Transcriptomic analysis revealed substantial differential gene expression in gEC_1, gEC_2, gEC_3, gEC_4, and gEC_6 under nephritis and ADR conditions, with a predominant pattern of transcriptional upregulation (Figure 6A). Among these, gEC_1 and gEC_2 exhibited the most pronounced changes (Figure 6A). Disease-specific responses were observed for these two subpopulations: gEC_1 significantly upregulated Spp1, Sparc, and Mgp in the 5-day nephritis model (Figure 6B), whereas gEC_2 was characterized by elevated expression of Lrg1, S100a8, Fabp4, Serpine2, and Ch25h in the ADR model (Figure 6C). Pseudotime trajectory analysis (Figures 6D–J) further delineated injury-associated states. State 9 was predominantly populated by cells from disease groups and served as the primary distribution zone for the gEC_Injury subpopulation (Figures 6E–G). State 10 was also largely composed of disease-derived cells, with the ADR model being the major contributor (Figures 6E–G). Functional characterization showed that State 9 was significantly enriched for biological processes related to collagen synthesis and metabolism, inflammatory responses, angiogenesis, and responses to bacterium-derived molecules (Figure 6H). In contrast, State 10 was primarily associated with cellular responses to interleukin-17 and chemokines, chemokine-mediated signaling pathways, detoxification of inorganic compounds, and responses to metal ions and inorganic substances (Figure 6I). Furthermore, key genes involved in cellular stress, immune response, proliferation, and differentiation—including Socs3, Nfkbia, Atf3, and Icam1—were highly expressed in both State 9 and State 10 (Figure 6J).

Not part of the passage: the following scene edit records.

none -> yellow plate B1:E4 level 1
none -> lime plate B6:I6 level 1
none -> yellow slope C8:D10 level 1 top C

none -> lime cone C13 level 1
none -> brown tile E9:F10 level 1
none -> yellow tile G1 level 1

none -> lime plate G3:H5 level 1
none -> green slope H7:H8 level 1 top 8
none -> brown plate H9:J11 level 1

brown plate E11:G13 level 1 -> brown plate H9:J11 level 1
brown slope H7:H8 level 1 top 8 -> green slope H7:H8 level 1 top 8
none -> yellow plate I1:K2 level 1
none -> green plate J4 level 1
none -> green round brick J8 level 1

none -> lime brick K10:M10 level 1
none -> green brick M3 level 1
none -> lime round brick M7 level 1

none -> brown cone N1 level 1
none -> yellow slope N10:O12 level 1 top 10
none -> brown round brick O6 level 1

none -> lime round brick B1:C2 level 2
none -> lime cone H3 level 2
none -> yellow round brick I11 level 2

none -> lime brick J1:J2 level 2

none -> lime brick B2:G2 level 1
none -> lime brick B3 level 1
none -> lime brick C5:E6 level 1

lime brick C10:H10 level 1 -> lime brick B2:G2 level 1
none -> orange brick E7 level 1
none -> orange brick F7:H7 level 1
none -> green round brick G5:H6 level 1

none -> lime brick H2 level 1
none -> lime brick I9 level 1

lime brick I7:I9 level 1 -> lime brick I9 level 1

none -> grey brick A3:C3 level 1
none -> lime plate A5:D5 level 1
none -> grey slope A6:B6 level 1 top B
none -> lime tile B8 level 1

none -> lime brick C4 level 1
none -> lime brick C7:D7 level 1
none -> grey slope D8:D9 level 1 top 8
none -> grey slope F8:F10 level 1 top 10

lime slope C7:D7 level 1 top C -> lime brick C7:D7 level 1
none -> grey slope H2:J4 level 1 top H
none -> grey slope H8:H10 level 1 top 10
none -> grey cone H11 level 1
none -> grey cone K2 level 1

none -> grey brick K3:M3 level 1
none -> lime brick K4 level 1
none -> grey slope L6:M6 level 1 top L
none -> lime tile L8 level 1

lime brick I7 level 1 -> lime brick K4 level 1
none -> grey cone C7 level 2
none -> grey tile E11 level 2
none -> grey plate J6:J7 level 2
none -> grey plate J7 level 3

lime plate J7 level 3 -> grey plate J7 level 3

We analyzed the interactions between glomerular cell subsets and other cell types under disease conditions (Figure 7A) and found that mesangial cells exhibited particularly prominent ligand–receptor relationships with other cell subpopulations (Figure 7B). Notably, we observed that VISFATIN-mediated ligand–receptor interactions were primarily identified between Mes_injury and Pod_injury_1 subsets (Figure 7C). This suggested that extracellular NAMPT derived from mesangial cells may directly or indirectly bind to and activate Toll-like receptor 4 (TLR4) on podocytes. Elevated Visfatin levels are known to promote chronic inflammation via the TLR4/NF-κB pathway (27). Consistent with our findings (Figure 7D), prior studies have reported that mesangial cells may upregulate Cxcl1 expression upon injury (16). Furthermore, we detected high Cxcl1 expression in other injured podocyte subsets. This may represent a shared mechanism by which mesangial cells and podocytes collectively facilitate the infiltration of CXCR2-high neutrophils in glomerular diseases. Injured podocytes may also recruit macrophages and neutrophils via CADM, CXCL, and MIF pathways (Figure 7E). Among glomerular cell types, Mif was predominantly upregulated in Pod_injury_1 under injury conditions, while its receptors—Cd74, Cd44, and Cxcr4—were highly expressed in macrophages, neutrophils, and Pod_Und subpopulations (Figure 7F). Existing evidence supports a key role for MIF signaling in inflammatory recruitment (28). Recent studies suggest that MIF–CD44 interactions may contribute to parietal epithelial cell injury and the development of focal segmental glomerulosclerosis (1, 15, 29). Our results indicated that this may represent a broad mechanism underlying glomerular inflammatory recruitment following podocyte injury across multiple disease contexts.